Page images and extracted text
────────────────────────────────────────

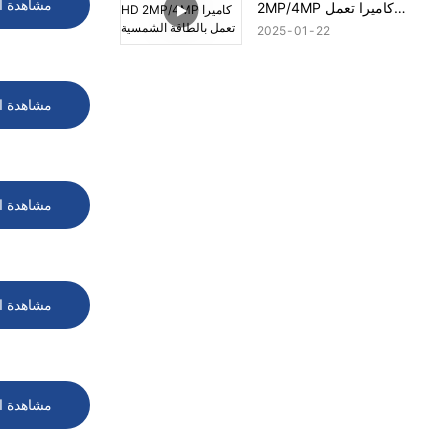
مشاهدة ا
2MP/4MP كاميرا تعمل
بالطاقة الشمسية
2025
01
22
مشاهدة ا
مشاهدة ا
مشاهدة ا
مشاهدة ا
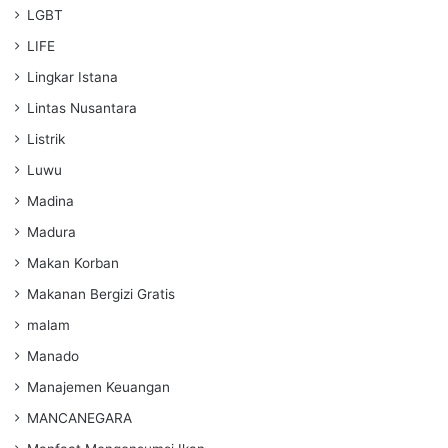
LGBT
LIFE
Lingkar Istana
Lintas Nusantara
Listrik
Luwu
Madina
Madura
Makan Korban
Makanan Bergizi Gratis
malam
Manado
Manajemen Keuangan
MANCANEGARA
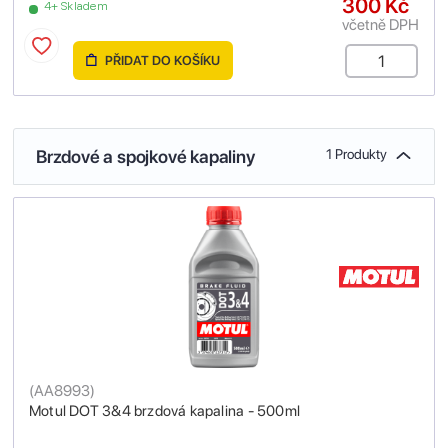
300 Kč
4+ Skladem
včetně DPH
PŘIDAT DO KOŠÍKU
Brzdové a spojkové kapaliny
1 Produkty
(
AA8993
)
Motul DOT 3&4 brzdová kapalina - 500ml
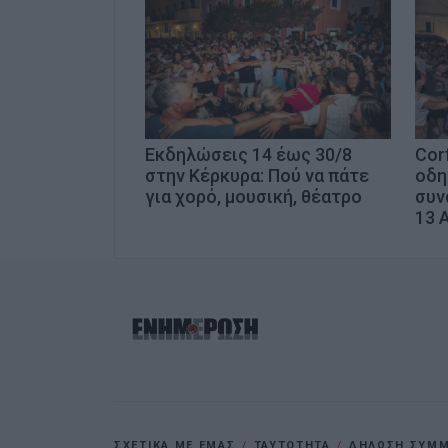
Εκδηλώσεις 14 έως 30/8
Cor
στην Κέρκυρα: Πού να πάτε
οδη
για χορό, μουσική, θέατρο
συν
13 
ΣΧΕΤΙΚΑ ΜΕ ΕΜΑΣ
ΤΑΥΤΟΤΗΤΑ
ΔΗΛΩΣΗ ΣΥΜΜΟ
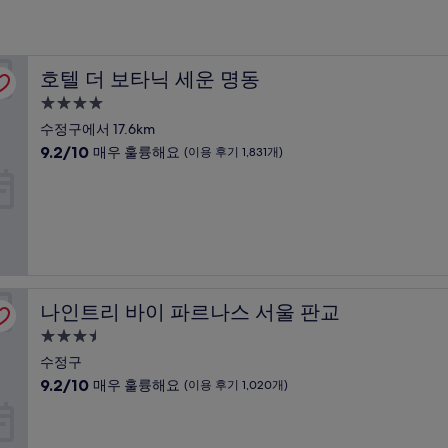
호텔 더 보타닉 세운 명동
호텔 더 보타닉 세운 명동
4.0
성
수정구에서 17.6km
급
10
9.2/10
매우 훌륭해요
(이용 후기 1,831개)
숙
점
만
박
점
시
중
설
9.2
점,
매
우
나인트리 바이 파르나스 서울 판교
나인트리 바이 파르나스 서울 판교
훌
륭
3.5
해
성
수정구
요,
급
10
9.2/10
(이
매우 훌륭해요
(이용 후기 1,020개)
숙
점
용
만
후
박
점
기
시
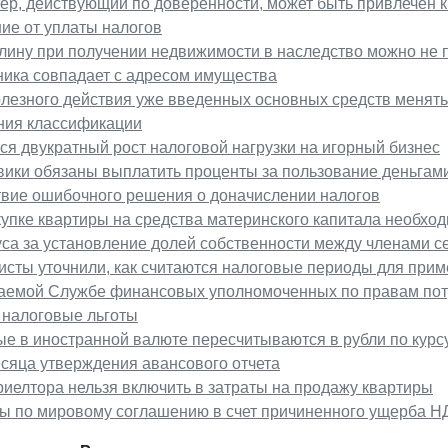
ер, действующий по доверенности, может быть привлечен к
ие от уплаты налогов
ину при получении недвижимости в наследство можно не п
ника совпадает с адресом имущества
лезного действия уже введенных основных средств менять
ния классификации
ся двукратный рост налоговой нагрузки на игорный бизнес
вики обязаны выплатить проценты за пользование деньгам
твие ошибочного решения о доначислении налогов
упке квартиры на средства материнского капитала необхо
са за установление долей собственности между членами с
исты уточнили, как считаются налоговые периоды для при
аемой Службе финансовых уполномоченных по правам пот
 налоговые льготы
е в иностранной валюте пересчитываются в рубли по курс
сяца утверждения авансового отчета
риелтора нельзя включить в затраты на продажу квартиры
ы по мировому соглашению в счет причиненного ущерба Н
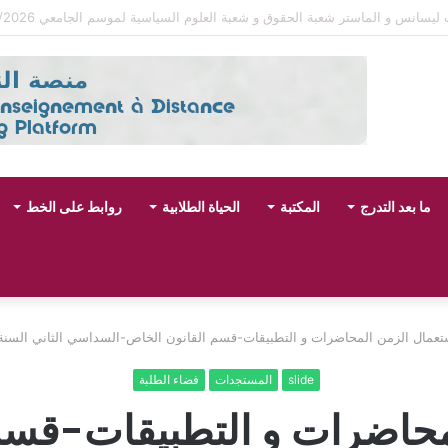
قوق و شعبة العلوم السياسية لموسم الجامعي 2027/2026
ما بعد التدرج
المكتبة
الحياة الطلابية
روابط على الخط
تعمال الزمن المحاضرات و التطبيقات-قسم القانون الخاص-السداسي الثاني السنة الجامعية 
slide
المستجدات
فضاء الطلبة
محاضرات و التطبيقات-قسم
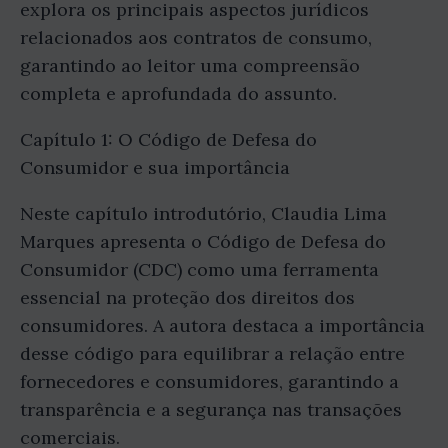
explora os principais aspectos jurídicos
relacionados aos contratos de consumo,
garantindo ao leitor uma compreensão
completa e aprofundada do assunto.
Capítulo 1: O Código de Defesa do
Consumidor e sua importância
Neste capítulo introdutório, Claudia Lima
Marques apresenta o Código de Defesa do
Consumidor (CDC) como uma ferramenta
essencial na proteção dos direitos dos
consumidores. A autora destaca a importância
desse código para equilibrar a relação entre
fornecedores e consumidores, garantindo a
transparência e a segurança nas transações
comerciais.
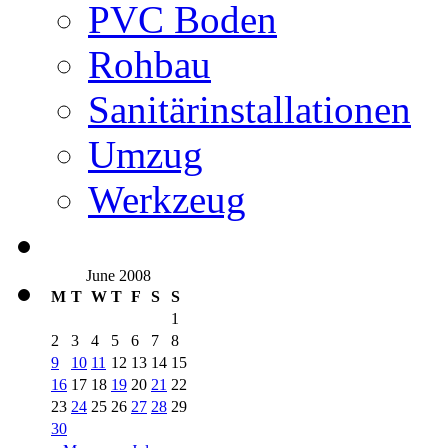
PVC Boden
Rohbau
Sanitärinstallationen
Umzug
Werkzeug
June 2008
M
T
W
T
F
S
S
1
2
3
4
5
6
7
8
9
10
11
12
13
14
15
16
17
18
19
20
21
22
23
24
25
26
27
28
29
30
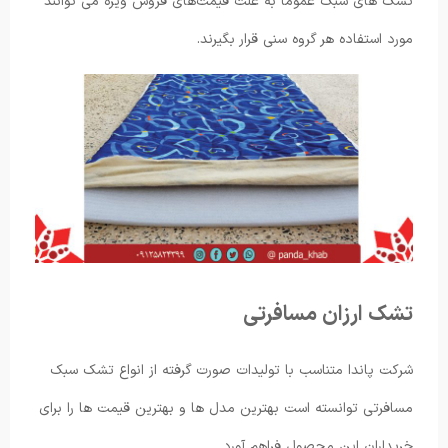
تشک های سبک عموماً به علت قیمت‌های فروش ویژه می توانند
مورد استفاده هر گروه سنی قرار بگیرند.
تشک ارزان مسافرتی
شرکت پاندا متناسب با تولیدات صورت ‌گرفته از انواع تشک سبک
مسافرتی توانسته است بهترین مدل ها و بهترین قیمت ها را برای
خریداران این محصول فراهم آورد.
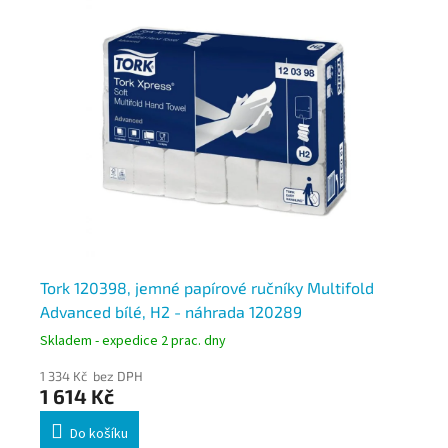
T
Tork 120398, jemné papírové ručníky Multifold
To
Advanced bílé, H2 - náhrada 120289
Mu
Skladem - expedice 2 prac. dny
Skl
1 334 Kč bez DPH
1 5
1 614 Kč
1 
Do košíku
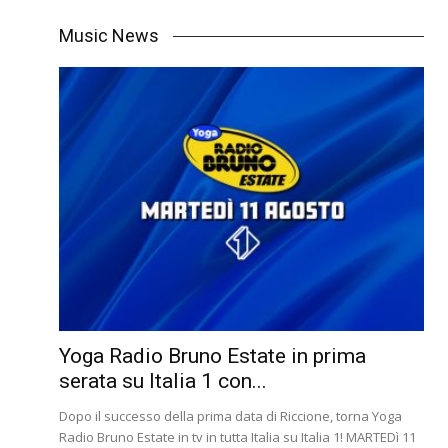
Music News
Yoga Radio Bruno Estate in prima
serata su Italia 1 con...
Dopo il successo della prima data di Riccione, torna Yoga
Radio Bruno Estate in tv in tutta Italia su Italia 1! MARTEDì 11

────────────────────────────────────────

### Prompt
What you hand back should match the entries above exactly, except that no picture appears.

### Answer to this exercise
مشاهدة ا
2MP/4MP كاميرا تعمل
بالطاقة الشمسية
2025
01
22
مشاهدة ا
مشاهدة ا
مشاهدة ا
مشاهدة ا
LGBT
LIFE
Lingkar Istana
Lintas Nusantara
Listrik
Luwu
Madina
Madura
Makan Korban
Makanan Bergizi Gratis
malam
Manado
Manajemen Keuangan
MANCANEGARA
300 Kč
4+ Skladem
včetně DPH
PŘIDAT DO KOŠÍKU
Brzdové a spojkové kapaliny
1 Produkty
(
AA8993
)
Motul DOT 3&4 brzdová kapalina - 500ml
Εκδηλώσεις 14 έως 30/8
Cor
στην Κέρκυρα: Πού να πάτε
οδη
για χορό, μουσική, θέατρο
συν
13 
ΣΧΕΤΙΚΑ ΜΕ ΕΜΑΣ
ΤΑΥΤΟΤΗΤΑ
ΔΗΛΩΣΗ ΣΥΜΜΟ
호텔 더 보타닉 세운 명동
호텔 더 보타닉 세운 명동
4.0
성
수정구에서 17.6km
급
10
9.2/10
매우 훌륭해요
(이용 후기 1,831개)
숙
점
만
박
점
시
중
설
9.2
점,
매
우
나인트리 바이 파르나스 서울 판교
나인트리 바이 파르나스 서울 판교
훌
륭
3.5
해
성
수정구
요,
급
10
9.2/10
(이
매우 훌륭해요
(이용 후기 1,020개)
숙
점
용
만
후
박
점
기
시
ер, действующий по доверенности, может быть привлечен к
ие от уплаты налогов
ину при получении недвижимости в наследство можно не п
ника совпадает с адресом имущества
лезного действия уже введенных основных средств менять
ния классификации
ся двукратный рост налоговой нагрузки на игорный бизнес
вики обязаны выплатить проценты за пользование деньгам
твие ошибочного решения о доначислении налогов
упке квартиры на средства материнского капитала необхо
са за установление долей собственности между членами с
исты уточнили, как считаются налоговые периоды для при
аемой Службе финансовых уполномоченных по правам пот
 налоговые льготы
е в иностранной валюте пересчитываются в рубли по курс
сяца утверждения авансового отчета
риелтора нельзя включить в затраты на продажу квартиры
ы по мировому соглашению в счет причиненного ущерба Н
قوق و شعبة العلوم السياسية لموسم الجامعي 2027/2026
ما بعد التدرج
المكتبة
الحياة الطلابية
روابط على الخط
تعمال الزمن المحاضرات و التطبيقات-قسم القانون الخاص-السداسي الثاني السنة الجامعية 
slide
المستجدات
فضاء الطلبة
محاضرات و التطبيقات-قسم
explora os principais aspectos jurídicos
relacionados aos contratos de consumo,
garantindo ao leitor uma compreensão
completa e aprofundada do assunto.
Capítulo 1: O Código de Defesa do
Consumidor e sua importância
Neste capítulo introdutório, Claudia Lima
Marques apresenta o Código de Defesa do
Consumidor (CDC) como uma ferramenta
essencial na proteção dos direitos dos
consumidores. A autora destaca a importância
desse código para equilibrar a relação entre
fornecedores e consumidores, garantindo a
transparência e a segurança nas transações
comerciais.
PVC Boden
Rohbau
Sanitärinstallationen
Umzug
Werkzeug
June 2008
M
T
W
T
F
S
S
1
2
3
4
5
6
7
8
9
10
11
12
13
14
15
16
17
18
19
20
21
22
23
24
25
26
27
28
29
30
تشک های سبک عموماً به علت قیمت‌های فروش ویژه می توانند
مورد استفاده هر گروه سنی قرار بگیرند.
تشک ارزان مسافرتی
شرکت پاندا متناسب با تولیدات صورت ‌گرفته از انواع تشک سبک
مسافرتی توانسته است بهترین مدل ها و بهترین قیمت ها را برای
خریداران این محصول فراهم آورد.
T
Tork 120398, jemné papírové ručníky Multifold
To
Advanced bílé, H2 - náhrada 120289
Mu
Skladem - expedice 2 prac. dny
Skl
1 334 Kč bez DPH
1 5
1 614 Kč
1 
Do košíku
Music News
Yoga Radio Bruno Estate in prima
serata su Italia 1 con...
Dopo il successo della prima data di Riccione, torna Yoga
Radio Bruno Estate in tv in tutta Italia su Italia 1! MARTEDì 11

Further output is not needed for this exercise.